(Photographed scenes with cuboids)

....................

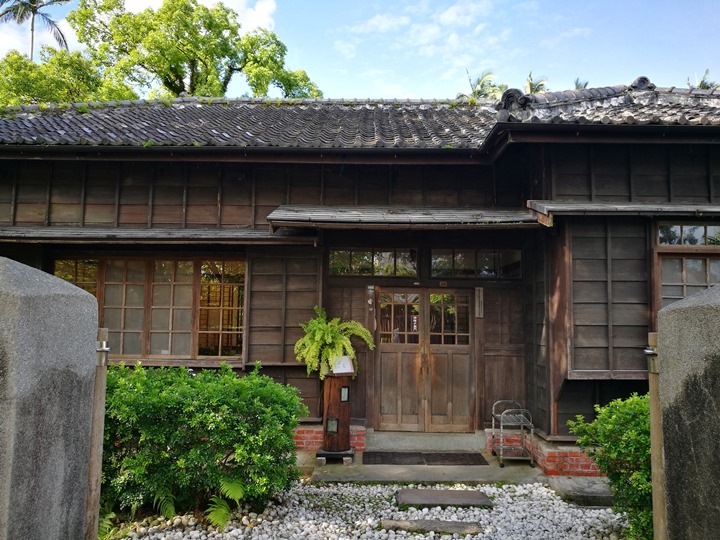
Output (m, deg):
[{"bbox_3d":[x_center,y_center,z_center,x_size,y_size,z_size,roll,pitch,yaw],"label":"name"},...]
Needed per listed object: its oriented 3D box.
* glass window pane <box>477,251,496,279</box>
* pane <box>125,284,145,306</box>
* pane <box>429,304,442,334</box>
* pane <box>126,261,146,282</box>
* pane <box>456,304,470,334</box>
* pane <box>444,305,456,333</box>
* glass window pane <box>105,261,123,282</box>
[{"bbox_3d":[1.633,-0.070,7.211,0.249,0.342,0.020,1,-5,0],"label":"glass window pane"},{"bbox_3d":[-2.874,0.330,7.181,0.247,0.282,0.020,1,-5,1],"label":"pane"},{"bbox_3d":[0.968,0.623,7.154,0.166,0.371,0.020,1,-5,0],"label":"pane"},{"bbox_3d":[-2.866,0.021,7.207,0.247,0.283,0.020,1,-5,1],"label":"pane"},{"bbox_3d":[1.288,0.620,7.014,0.160,0.340,0.025,1,-5,0],"label":"pane"},{"bbox_3d":[1.123,0.618,7.013,0.153,0.336,0.025,1,-5,0],"label":"pane"},{"bbox_3d":[-3.022,0.014,6.950,0.240,0.264,0.025,1,-5,0],"label":"glass window pane"}]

....................

- **REQUIRED WORK**:
Print every row above again word for word, leaving out the pictures.

- **RESPONSE BELOW**:
Output (m, deg):
[{"bbox_3d":[x_center,y_center,z_center,x_size,y_size,z_size,roll,pitch,yaw],"label":"name"},...]
Needed per listed object: its oriented 3D box.
* glass window pane <box>477,251,496,279</box>
* pane <box>125,284,145,306</box>
* pane <box>429,304,442,334</box>
* pane <box>126,261,146,282</box>
* pane <box>456,304,470,334</box>
* pane <box>444,305,456,333</box>
* glass window pane <box>105,261,123,282</box>
[{"bbox_3d":[1.633,-0.070,7.211,0.249,0.342,0.020,1,-5,0],"label":"glass window pane"},{"bbox_3d":[-2.874,0.330,7.181,0.247,0.282,0.020,1,-5,1],"label":"pane"},{"bbox_3d":[0.968,0.623,7.154,0.166,0.371,0.020,1,-5,0],"label":"pane"},{"bbox_3d":[-2.866,0.021,7.207,0.247,0.283,0.020,1,-5,1],"label":"pane"},{"bbox_3d":[1.288,0.620,7.014,0.160,0.340,0.025,1,-5,0],"label":"pane"},{"bbox_3d":[1.123,0.618,7.013,0.153,0.336,0.025,1,-5,0],"label":"pane"},{"bbox_3d":[-3.022,0.014,6.950,0.240,0.264,0.025,1,-5,0],"label":"glass window pane"}]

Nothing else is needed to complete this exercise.